---------- Textauszug ----------

Doch das Arbeitspferd der Energiewende lahmt. 2018 ist der Zubau
eingebrochen. Statt der im Schnitt der vergangenen Jahre üblichen 4.000
Megawatt Onshore-Wind kamen nur knapp 2.500 MW dazu, nicht einmal die
Hälfte des Vorjahrs, als neue Windparks mit 5.300 MW aufgestellt wurden.
„Der Markteinbruch ist dramatischer als erwartet“, sagt Hermann Albers,
Präsident des Bundesverbands Windenergie. In diesem Jahr dürfte die Kurve
noch stärker knicken.
Gründe für den Niedergang gibt es viele. Der wichtigste: Für neue Windräder
fehlt schlicht die Fläche. Ohne genehmigte Standorte werden die Ausbauziele
der Bundesregierung aber zur Farce. Die will mit ihren Auktionen in den
nächsten Jahren einen Umfang von jeweils 4.000 MW ausschreiben. Angesichts
der dramatisch eingeschränkten Flächenkulisse könnten es Luftbuchungen
bleiben. Die Flächenverfügbarkeit ist zum Nadelöhr geworden. So wurden in
den ersten drei Quartalen 2018 nur für 330 Anlagen und 1.100 MW
Genehmigungen erteilt – ein Drittel der Bewilligungen früherer Jahre. „In
den kommenden Ausschreibungsrunden könnte mangels genehmigter Standorte
kein ausreichender Wettbewerb zustande kommen“, warnte schon vergangenen
Sommer die Regierungskommission zur Begleitung der Energiewende.

---------- Datenbestand ----------

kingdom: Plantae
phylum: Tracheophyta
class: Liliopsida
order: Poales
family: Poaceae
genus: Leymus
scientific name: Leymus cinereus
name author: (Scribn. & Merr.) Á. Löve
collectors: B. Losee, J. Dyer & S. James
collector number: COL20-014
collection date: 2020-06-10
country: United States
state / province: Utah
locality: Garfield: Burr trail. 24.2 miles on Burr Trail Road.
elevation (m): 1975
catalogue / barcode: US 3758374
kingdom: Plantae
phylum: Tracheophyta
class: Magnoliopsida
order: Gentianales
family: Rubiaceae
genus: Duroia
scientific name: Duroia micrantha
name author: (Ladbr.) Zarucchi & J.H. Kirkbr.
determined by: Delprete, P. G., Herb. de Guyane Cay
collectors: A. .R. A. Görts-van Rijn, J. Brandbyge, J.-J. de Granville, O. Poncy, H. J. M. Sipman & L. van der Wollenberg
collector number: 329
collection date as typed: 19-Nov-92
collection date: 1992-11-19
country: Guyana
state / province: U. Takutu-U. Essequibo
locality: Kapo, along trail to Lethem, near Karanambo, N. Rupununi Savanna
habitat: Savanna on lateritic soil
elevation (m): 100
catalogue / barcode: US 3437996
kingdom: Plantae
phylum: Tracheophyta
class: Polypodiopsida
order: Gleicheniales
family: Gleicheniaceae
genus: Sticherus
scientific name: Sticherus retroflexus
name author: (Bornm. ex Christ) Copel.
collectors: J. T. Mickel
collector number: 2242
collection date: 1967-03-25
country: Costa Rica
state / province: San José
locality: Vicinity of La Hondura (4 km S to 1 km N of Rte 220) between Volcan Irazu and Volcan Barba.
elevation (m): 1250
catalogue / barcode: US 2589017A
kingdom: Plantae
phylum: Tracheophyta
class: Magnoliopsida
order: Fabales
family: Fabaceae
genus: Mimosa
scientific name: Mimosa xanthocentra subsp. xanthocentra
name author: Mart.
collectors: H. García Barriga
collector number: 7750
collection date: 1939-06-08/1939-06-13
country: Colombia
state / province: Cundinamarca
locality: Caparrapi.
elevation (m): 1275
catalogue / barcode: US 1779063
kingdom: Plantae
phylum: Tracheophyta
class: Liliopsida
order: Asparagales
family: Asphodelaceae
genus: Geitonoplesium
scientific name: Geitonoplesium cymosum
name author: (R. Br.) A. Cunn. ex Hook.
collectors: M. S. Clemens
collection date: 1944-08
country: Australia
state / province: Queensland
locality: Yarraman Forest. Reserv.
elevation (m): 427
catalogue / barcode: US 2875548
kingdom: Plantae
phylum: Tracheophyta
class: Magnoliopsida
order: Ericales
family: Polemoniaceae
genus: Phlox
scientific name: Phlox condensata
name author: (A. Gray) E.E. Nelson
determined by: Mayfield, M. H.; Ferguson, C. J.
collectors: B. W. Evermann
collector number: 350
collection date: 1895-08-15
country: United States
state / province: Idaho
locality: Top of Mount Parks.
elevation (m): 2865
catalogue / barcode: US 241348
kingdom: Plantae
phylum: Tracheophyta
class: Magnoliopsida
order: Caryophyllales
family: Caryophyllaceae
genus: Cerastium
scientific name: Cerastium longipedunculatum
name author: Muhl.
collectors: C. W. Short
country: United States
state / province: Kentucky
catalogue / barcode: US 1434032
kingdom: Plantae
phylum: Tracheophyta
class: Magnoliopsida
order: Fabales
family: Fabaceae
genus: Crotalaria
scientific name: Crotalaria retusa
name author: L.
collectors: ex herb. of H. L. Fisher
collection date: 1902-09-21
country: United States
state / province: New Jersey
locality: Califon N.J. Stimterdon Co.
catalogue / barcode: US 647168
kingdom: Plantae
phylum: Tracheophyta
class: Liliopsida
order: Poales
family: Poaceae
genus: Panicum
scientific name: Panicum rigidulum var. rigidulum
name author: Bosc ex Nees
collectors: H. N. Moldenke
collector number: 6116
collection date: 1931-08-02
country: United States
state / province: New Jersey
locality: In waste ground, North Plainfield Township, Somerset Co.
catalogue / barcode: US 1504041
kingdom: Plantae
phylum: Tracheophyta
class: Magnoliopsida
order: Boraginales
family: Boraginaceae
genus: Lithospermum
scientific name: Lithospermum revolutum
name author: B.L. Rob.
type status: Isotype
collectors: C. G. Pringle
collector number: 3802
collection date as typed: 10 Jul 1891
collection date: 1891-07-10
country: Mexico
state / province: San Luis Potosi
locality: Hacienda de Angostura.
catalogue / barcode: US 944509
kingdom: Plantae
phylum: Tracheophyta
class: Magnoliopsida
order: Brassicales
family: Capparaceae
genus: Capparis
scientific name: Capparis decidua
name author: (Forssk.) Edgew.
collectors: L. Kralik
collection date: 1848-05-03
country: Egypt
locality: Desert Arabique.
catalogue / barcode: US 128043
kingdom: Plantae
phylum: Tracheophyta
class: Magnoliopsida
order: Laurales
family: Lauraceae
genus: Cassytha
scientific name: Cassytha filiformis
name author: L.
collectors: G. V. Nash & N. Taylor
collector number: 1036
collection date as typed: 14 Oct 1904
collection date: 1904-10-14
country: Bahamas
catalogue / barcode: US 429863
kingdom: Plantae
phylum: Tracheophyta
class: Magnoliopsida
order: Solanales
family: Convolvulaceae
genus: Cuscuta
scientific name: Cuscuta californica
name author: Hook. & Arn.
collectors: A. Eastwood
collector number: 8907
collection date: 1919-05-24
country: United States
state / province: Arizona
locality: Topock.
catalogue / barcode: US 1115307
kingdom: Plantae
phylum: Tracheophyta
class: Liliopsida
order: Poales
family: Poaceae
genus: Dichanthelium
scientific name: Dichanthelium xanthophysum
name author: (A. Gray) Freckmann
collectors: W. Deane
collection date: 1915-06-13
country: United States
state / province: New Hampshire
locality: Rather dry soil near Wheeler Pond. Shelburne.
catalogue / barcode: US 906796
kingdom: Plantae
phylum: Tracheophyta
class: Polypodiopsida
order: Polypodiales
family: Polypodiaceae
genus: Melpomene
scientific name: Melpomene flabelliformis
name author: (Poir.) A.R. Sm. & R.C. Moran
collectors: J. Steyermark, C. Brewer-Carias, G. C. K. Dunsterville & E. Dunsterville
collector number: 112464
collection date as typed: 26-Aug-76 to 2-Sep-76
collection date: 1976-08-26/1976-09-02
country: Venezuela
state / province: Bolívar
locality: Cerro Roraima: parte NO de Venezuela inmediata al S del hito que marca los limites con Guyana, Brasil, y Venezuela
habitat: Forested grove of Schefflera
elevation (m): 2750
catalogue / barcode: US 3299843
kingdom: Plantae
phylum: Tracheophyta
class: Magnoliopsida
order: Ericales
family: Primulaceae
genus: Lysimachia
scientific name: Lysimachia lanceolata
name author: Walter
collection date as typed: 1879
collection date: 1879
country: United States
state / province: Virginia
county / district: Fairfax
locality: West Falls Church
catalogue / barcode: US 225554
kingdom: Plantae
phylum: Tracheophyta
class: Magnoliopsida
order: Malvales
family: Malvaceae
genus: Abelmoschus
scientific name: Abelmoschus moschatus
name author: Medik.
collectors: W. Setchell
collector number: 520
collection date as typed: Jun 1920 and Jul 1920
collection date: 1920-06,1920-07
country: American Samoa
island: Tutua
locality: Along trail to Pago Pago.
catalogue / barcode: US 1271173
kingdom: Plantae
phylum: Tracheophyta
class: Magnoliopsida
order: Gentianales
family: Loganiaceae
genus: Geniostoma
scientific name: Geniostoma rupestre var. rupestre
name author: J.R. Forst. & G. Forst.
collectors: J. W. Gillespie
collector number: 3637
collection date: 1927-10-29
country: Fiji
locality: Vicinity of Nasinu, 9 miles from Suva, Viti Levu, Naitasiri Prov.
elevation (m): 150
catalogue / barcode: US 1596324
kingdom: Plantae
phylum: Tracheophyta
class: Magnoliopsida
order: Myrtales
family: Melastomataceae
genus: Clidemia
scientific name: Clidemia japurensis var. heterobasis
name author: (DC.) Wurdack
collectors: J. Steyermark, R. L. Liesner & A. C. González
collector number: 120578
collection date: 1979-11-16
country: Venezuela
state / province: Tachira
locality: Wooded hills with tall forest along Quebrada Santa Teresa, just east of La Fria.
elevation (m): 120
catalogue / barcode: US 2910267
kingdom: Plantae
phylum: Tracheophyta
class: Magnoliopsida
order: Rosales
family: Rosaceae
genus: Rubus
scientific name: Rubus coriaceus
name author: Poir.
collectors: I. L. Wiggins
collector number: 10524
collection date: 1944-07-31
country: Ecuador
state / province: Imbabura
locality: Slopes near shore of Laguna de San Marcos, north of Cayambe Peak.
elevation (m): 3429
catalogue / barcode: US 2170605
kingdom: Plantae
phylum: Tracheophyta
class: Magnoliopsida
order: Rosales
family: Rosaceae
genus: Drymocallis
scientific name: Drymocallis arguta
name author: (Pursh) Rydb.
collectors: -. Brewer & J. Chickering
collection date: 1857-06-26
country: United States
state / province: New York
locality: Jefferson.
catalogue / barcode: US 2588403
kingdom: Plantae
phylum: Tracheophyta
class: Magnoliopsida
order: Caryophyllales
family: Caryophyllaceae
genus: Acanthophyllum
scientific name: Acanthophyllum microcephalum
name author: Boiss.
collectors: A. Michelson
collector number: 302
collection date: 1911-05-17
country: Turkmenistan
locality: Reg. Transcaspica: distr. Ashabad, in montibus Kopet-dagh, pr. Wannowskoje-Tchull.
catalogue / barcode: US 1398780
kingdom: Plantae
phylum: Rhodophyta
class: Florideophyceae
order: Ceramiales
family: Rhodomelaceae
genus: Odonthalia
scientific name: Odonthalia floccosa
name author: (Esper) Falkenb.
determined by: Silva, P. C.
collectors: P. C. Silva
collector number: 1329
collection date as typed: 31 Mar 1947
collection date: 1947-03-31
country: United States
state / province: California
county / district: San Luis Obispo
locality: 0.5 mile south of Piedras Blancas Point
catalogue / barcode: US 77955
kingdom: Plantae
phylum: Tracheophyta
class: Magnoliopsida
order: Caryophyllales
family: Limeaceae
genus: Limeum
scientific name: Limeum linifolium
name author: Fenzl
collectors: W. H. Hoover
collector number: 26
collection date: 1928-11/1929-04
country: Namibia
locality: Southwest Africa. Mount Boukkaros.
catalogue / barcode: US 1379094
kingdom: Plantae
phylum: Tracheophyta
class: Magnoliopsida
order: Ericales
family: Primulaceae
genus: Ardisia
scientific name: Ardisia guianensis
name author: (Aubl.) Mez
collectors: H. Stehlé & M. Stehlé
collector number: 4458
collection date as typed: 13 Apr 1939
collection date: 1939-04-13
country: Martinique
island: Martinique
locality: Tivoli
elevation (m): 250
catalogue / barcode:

----------

* Was verlangt wird:
Knüpfe an den Textauszug über den stockenden Ausbau der Windenergie an Land an und schreibe ihn nach seinem letzten Satz weiter.

* Ergebnis:
## 2020 fallen erste Anlagen aus der Förderung
Seitdem hat sich die Lage noch verschärft. Bundesländer wie Bayern oder
Sachsen-Anhalt stehen heftig auf der Bremse und weisen kaum noch Flächen
für neue Windflügler aus. In Schleswig-Holstein sind die Windvorranggebiete
vom Gericht kassiert worden, mit neuen Flächen ist nicht vor 2020 zu
rechnen. Brandenburgs Ministerpräsident Dietmar Woidke (SPD) will den
Windrädern landesweit über eine Bundesratsinitiative die seit 1997 im
Baugesetzbuch festgeschriebene „privilegierte Zulässigkeit“ streichen. Der
CDU-Bundesparteitag forderte im Dezember ebenfalls ein Ende der
Privilegierung. Und die mit mehreren windkraftkritischen Abgeordneten
besetzte „Arbeitsgruppe Akzeptanz“ der Bundesregierung droht mit weiteren
Ausbaurestriktionen wie Höhenbegrenzungen, Mindestabständen und neuen
Planungsvorgaben.
Auch die Klagen häufen sich. Dort wo Anwohner, Bürgerinitiativen oder
Vogelschützer die Gerichte anrufen, hindert dies die Projektierer, sich an
den Ausschreibungen zur Förderung zu beteiligen. Nach Branchenschätzungen
sind mehr als 200 geplante Anlagen durch Rechtsstreitigkeiten blockiert.
Doch die eigentliche Zeitenwende kommt nächstes Jahr. Ende 2020 fallen die
ersten Anlagen aus der Förderung. Auf 20 Jahre wurde die Einspeisevergütung
angelegt, als mit der Jahrhundertwende die Energiewende Fahrt aufnahm. Auch
die in den 1990er Jahren gebauten Windturbinen werden großzügigerweise bis
2020 gefördert. Dann ist Schluss. Das Wendejahr könnte zum Horrorjahr der
Branche werden, weil einer ganzen Armada an Windrädern mit rund 4.000
Megawatt Gesamtleistung das Förderende bevorsteht. In den Folgejahren sieht
es nicht besser aus. Bis 2025 fallen 16.000 Megawatt aus dem Fördersystem,
das sind fast 30 Prozent der heute installierten Onshore-Windkraft.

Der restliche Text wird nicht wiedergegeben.